File Upload with tcl's http

CMcC 20050227: The process of uploading a file to a server entails encoding the file (and other form elements) as multipart/form-data. The code below handles that.

The second part of the upload will use http to send a -query with -type multipart/form-data, causing the client to POST the mime multipart/form-data to the server. Voila.

Note: Has anyone been able to upload a file with this anywhere? Not only that it does not read the file in binary mode (which causes data corruption).. also the returned data does contain headerlines that do not get put in the actual http header, if you simply pass the returned block to the -query parameter of http::geturl .. which causes a wrong content-type and then everything goes down the drain.. also, but thats the smallest issue, most places like it when you pass a filename aswell - but that could just be added to the disposition of add_binary as 'filename="somename.jpg"'.. MHo: Yes, a while ago I implemented file uploads with tclhttpd in our environment. But that's not used anymore. It wasn't much complicated, if I remember right... I only programmed a little dialog and used the Upload_Url-mechanism... it just worked, with one drawback: control over what is uploaded wasn't possible before the upload, only after.

Note II: I did some changes to bring the script a little closer to a state, where its actually working, but its still not fully doing what it should because of the "header-problem"..


BR 2005-06-02 - I also tried to make it work. I wanted to test a Java upload servlet which was based on Jakarta's commons-fileupload.

Problems:

  • The mime package doesn't have a getheaders method and getbody doesn't work for multipart. I think buildmessage should be split into those two functions.

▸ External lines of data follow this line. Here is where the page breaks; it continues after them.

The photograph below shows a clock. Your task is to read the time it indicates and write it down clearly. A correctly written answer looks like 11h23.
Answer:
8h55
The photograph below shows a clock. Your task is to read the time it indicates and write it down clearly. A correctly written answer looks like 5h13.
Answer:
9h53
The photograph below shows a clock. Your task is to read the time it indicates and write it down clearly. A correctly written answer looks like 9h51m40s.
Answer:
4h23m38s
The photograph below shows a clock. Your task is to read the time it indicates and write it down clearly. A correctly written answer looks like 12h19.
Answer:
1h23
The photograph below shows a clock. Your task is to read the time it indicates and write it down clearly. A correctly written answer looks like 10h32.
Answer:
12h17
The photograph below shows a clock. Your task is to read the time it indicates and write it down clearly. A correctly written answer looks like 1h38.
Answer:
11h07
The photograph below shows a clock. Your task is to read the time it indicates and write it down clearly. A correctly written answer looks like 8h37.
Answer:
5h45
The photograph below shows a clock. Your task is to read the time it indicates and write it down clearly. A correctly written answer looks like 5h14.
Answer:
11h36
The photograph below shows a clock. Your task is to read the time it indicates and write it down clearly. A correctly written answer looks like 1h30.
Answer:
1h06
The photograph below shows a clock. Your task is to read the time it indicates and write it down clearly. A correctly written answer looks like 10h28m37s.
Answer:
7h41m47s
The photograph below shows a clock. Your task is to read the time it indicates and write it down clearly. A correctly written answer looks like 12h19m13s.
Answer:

That is the "headers-problem" mentioned above.
  • The mime package appends a spurious additional \r\n to each item in the multipart data. That is because mime appends a \r\n to each item and than also adds a \r\n before the boundary.
  • The http package can't source POST data from memory, it wants a channel (or alternatively, the mime package can't produce a channel for use with http).
  • Commons-fileupload doesn't understand the quoted boundary spec correctly which the mime package produces in the Content-Type header. This is a bug in commons-fileupload, I guess, but maybe the mime package should not make things complicated here. Update 2006-06-06 (just for the record): Commons-fileupload has this fixed in the CVS.

All those problems can be worked around but the amount of code is so much that it seems easier to just roll my own for now.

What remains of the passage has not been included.